● **EXERCISE INSTRUCTIONS**
A) Under the terms and conditions excerpt, what entitles LZE to end the contract without notice? Name the two situations the excerpt lists as qualifying.
B) Carry on the terms and conditions excerpt from its final sentence, in the same style and numbering.

● **SELECTED EXTRACT**
+ + +
26. Term and termination

26.1 If the contract has been concluded for an indefinite period, it may be terminated by either party with one month's notice to the end of the respective calendar month. This does not apply in the case of an agreed minimum term.

26.2 In the event of termination, LZE is entitled to invoice for the work performed up to the date of receipt of the notice of termination in the case of remuneration based on time and expense. In the case of fixed-price remuneration, LZE may instead demand the agreed remuneration; however, LZE must offset any expenses saved as a result of the termination of the contract or any income earned or maliciously omitted to be earned through other use of the workforce.

26.3 Notwithstanding the statutory termination rights, LZE shall be entitled to terminate this contract without notice for good cause. Good cause shall be deemed to exist in particular, but not exclusively, if

– the contractual partner fails to pay the remuneration owed despite a reminder, or

– the contractual partner violates the duty of confidentiality pursuant to Section 5 of these GTC.

26.4 Notices of termination must be made in writing.

V. Supplementary provisions for rental agreements

27. Subject matter of the contract for temporary transfer

27.1 The contractual partner may also submit a legally binding contractual offer with regard to the temporary transfer of the products contained in the shopping basket. In this case, the subject matter of the contract is the granting of use of the respective product (hereinafter: ‘rental object’) for the period agreed in the contract (hereinafter: ‘rental period’) in return for payment.
+ + +
● **Data items**
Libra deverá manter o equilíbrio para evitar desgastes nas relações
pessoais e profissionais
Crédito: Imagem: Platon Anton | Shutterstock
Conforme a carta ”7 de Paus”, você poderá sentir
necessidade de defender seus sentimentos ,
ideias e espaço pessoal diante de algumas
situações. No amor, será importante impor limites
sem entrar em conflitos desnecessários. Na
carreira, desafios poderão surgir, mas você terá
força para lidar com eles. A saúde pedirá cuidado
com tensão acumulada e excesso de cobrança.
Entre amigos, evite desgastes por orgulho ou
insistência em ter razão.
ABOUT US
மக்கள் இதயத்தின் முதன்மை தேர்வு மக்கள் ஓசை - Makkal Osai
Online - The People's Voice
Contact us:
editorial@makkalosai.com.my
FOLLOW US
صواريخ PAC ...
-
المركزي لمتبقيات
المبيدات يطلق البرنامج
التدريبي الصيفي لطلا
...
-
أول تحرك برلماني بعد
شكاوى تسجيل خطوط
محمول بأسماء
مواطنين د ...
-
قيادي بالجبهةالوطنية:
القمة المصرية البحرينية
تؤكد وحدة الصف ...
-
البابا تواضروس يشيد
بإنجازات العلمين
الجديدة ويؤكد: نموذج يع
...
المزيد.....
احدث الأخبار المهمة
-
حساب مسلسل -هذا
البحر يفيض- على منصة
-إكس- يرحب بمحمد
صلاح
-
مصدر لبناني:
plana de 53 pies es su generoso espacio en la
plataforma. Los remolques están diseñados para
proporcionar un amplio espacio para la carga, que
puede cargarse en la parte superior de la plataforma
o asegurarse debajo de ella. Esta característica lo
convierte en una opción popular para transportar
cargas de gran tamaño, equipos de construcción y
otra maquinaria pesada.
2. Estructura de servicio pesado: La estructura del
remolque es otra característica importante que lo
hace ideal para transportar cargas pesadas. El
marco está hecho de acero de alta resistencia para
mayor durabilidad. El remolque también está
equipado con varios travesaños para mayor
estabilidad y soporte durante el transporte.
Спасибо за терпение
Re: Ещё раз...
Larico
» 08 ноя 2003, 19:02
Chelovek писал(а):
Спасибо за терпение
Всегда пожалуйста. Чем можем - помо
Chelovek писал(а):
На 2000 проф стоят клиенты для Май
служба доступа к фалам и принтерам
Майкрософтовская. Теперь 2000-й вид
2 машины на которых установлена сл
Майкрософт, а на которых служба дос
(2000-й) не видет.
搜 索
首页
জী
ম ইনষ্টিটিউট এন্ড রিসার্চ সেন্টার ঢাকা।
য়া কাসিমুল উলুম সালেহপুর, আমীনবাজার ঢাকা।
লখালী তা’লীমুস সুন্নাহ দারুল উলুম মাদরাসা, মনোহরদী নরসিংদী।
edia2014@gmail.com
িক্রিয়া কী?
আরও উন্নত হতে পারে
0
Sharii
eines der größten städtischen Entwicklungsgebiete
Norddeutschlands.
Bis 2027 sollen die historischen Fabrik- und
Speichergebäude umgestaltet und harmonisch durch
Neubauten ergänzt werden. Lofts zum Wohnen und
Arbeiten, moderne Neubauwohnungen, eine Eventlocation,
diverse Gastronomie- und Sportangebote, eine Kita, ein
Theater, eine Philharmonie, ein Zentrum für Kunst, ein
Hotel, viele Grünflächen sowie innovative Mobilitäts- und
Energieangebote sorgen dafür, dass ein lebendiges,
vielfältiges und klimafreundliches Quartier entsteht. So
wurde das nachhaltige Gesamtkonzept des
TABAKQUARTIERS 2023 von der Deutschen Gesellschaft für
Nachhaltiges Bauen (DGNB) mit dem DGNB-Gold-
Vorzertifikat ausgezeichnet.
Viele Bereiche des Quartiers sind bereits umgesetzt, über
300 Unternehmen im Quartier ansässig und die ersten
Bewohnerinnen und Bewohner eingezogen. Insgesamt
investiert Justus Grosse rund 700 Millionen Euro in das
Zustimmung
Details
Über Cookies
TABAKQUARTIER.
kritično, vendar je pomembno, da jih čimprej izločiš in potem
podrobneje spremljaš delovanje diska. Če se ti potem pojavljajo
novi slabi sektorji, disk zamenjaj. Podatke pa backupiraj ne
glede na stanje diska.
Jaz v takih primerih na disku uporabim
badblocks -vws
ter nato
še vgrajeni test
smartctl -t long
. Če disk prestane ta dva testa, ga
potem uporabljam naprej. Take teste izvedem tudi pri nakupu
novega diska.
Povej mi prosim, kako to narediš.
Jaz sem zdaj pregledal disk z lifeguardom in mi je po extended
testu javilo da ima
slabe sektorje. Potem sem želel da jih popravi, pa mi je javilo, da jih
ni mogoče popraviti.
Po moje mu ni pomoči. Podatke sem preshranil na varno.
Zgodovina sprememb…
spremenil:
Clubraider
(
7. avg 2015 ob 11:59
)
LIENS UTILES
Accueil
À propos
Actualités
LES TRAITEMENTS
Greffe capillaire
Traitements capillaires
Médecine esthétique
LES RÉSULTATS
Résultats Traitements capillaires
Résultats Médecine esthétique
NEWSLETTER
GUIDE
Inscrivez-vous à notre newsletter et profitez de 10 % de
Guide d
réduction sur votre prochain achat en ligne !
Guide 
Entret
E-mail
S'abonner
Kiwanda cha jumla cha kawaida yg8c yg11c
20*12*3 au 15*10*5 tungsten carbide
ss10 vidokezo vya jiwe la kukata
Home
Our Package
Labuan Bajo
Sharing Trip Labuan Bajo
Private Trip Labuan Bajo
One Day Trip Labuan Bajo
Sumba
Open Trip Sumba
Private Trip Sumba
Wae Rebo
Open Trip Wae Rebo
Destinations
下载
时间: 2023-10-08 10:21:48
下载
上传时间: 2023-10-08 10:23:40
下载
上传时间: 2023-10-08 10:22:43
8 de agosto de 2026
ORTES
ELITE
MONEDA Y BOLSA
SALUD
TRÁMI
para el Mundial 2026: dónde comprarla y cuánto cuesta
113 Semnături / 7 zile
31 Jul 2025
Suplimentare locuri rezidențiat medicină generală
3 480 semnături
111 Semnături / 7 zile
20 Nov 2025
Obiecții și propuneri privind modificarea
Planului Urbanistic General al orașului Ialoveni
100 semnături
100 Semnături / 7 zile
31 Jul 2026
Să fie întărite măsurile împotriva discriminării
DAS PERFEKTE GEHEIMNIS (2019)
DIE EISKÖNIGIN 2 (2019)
+ + +
● **ANSWERS PROVIDED**
A) LZE may terminate without notice for good cause, regardless of the statutory termination rights. The excerpt says good cause exists in particular, but not only, when the contractual partner fails to pay the remuneration owed despite a reminder, or violates the duty of confidentiality under Section 5 of the GTC.

B)
27.2 If the rental object is a physical product, clause 13 shall apply mutatis mutandis to the delivery; Section III shall apply mutatis mutandis to the provision of digital content.

27.3 Unless otherwise agreed, LZE shall not provide any services beyond the transfer of use, such as installation, commissioning and instruction in the functioning of the rental object or other support services.

27.4 For the sake of clarity, it is further noted that the rental object may also be a digital product (Section 548a BGB). In the case of consumer rental agreements for digital products, however, Sections 327 et seq. BGB shall apply instead of the provisions of rental law to the extent specified in Section 578b (1), (2) BGB. The same applies to items that contain or are connected to digital content (Section 578b (3) BGB). In this respect, reference is made to Clauses 13 and 15 of these GTC.

28. Rental period

The rental object shall be handed over to the contractual partner for the rental period. LZE shall fulfil its obligation to transfer use by sending the rental object. The contract ends at the end of the agreed period without the need for separate termination.

29. Care by the contracting party

29.1 The contracting party shall use the rental object in accordance with its intended purpose, i.e. for the contractually agreed purpose, comply with all operating instructions and treat the rental object with care in all other respects.

29.2 Subject to the permission of LZE, the contractual partner is not entitled to transfer the use of the rental object to a third party or to grant a third party possession of the rental object. In particular, the contractual partner is not entitled to rent or lend the rental object on its own behalf.

29.3 The contractual partner shall be liable for all damage caused by culpable breach of its aforementioned obligations. The contractual partner is obliged to inform LZE immediately of any damage, error messages, malfunctions, seizures, attachments, theft or loss of the rental object.

30. Return

30.1 Unless otherwise agreed, the Contractual Partner is obliged to return the Rental Object to LZE's registered office in Erlangen at its own expense at the end of the Rental Period in a proper condition corresponding to its contractual use. The return must take place immediately, but no later than two weeks after the end of the Rental Period.

30.2 In the event of late return, the contractual partner shall be obliged to continue paying the rental fee for each additional day. The contractual partner's liability for further damages, in particular any damages caused by delay (e.g. due to planned subletting), shall remain unaffected.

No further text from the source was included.